What was the recording process for this album?

Well, I didn’t know that I could record myself four years ago, like I do now. I got Simon Grounds to do it; he’s such an intelligent and sensitive recording engineer so it was a real breeze. He took a portable recording set-up to VCA, we took the recording set up to the piano. I think it was an expression of recording studios not really feeling right at that time, like they were not for me. Simon did a really simple set up, just an X-Y (microphone technique) on the piano and a room mic.  I overdubbed a bunch of vocals at his house and then some more at another studio. I was learning how to produce my own record as I went because Simon was so hands off… Gear can be a bit of a rabbit warren for me. I start with one piece of gear but then I get more excitable and curious. I’m like, ‘Why don’t I get this really complicated electron octatrack and disappear into that for two years because that’s the only way to learn how to operate a sampler like that?’ I enjoy that but this current piano album is too immediate, so I kept it simple asides from adding synth textures. Shags Chamberlain and myself did all the synths at a studio that my friend Lukas Glickman was recording from. I can’t actually recall all of the synths we used on the record, but I do know we used a Roland SH101 on a few tracks.

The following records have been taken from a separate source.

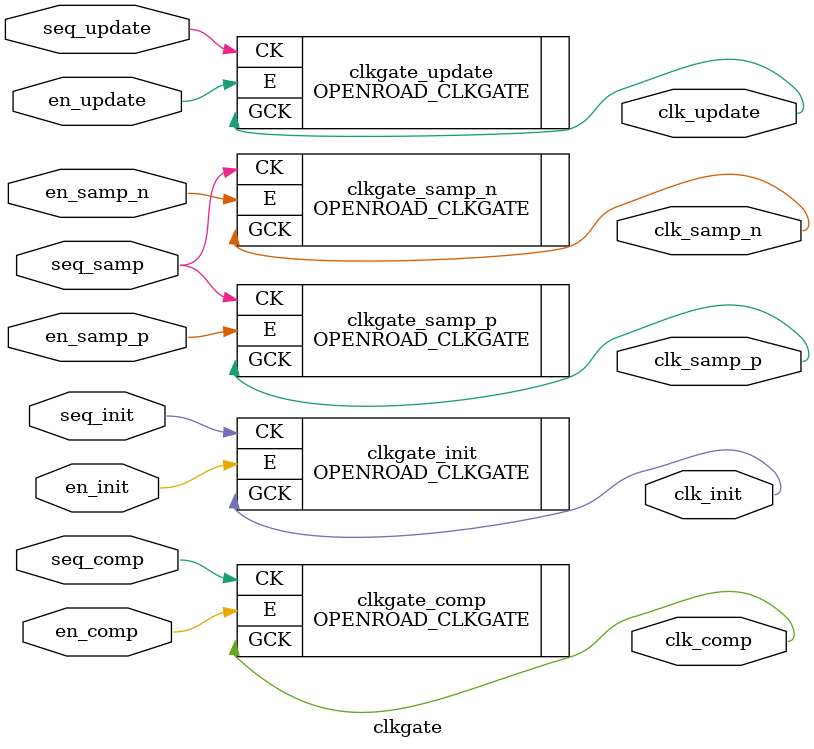
<source format=v>

module clkgate (
    // Sequencing signals
    input  wire seq_init,       // DAC initialization sequence timing
    input  wire seq_samp,       // Sampling sequence timing
    input  wire seq_comp,       // Comparator sequence timing
    input  wire seq_update,     // DAC update logic sequence timing

    // Enable control signals
    input  wire en_init,        // Enable initialization
    input  wire en_samp_p,      // Enable sampling positive side
    input  wire en_samp_n,      // Enable sampling negative side
    input  wire en_comp,        // Enable comparator
    input  wire en_update,      // Enable update logic

    // Output gated clocks
    output wire clk_init,       // Gated initialization clock
    output wire clk_samp_p,     // Gated sampling clock positive
    output wire clk_samp_n,     // Gated sampling clock negative
    output wire clk_comp,       // Gated comparator clock
    output wire clk_update      // Gated update clock
);

    // Generate gated clocks using proper clock gates
    OPENROAD_CLKGATE clkgate_init (.CK(seq_init), .E(en_init), .GCK(clk_init));
    OPENROAD_CLKGATE clkgate_samp_p (.CK(seq_samp), .E(en_samp_p), .GCK(clk_samp_p));
    OPENROAD_CLKGATE clkgate_samp_n (.CK(seq_samp), .E(en_samp_n), .GCK(clk_samp_n));
    OPENROAD_CLKGATE clkgate_comp (.CK(seq_comp), .E(en_comp), .GCK(clk_comp));
    OPENROAD_CLKGATE clkgate_update (.CK(seq_update), .E(en_update), .GCK(clk_update));

endmodule

</source>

One track has Nicholas Allbrook (Pond, Tame Impala) playing flute into a space echo that I was manipulating.

How do you approach synthesis as an artist?

My approach to synths is (very much) like ‘What does this knob do?’… I can find things that I can reliably turn to in a synth but I don’t necessarily always understand how synthesis is happening. Even when I spend an entire day on a synth I still don’t feel like I understand it but my feeling about that is that that’s good. If I understand something fully, I don’t think I have an exciting exploratory journey with it. And that’s how music’s always been for me, a little bit mysterious. Synthesis for me is a matter of playing around until I feel like something works.

Artist Profile – Evelyn Ida Morris
Photo by By Philippa Nicole Barr

Can you talk about the relationship between being an artist, and being a producer and audio engineer? How does that manifest itself within your work?

I’m realising more and more that it’s not so much about gear, it’s about being able to connect with people’s work and create a space for them to explore their music further. Doing production has really demystified a lot of the recording process for me so that now when I’m doing it for myself I’m more playful and enjoy it more. I’m a fan of Sylvia Massy’s videos on YouTube, she’s this producer that’s worked with Rage Against the Machine and Tool. If an artist has a crazy idea she just says ‘let’s do it’, she’s about the journey. It’s more about giving creative control to the artist and saying do whatever you want. Stupid things like using a little microphone that’s made out of a shotgun capsule, because the feeling to some dude that having a capsule from a shotgun pointing at a guitar makes them play different. It’s this element of production and studio engineering that’s not actually about gear at all, it’s really about this chemistry of humanity in music. Not so much worrying about whether it will be the best sound result in the moment. You’ll find something that sounds good eventually, and that should always be the focus. I just think a lot of engineers restrict themselves too much when it comes to their interpretation of what is “good” sound and what is “bad” sound. I love beautiful clean recordings – but I also want to find whatever production boundaries the artist is willing to push with their music and get really into pushing them. Basically, “good” and “bad” in terms of sound and recording so far has been largely defined and controlled by cis white men. So I’m ok with dropping their terms and creating our own.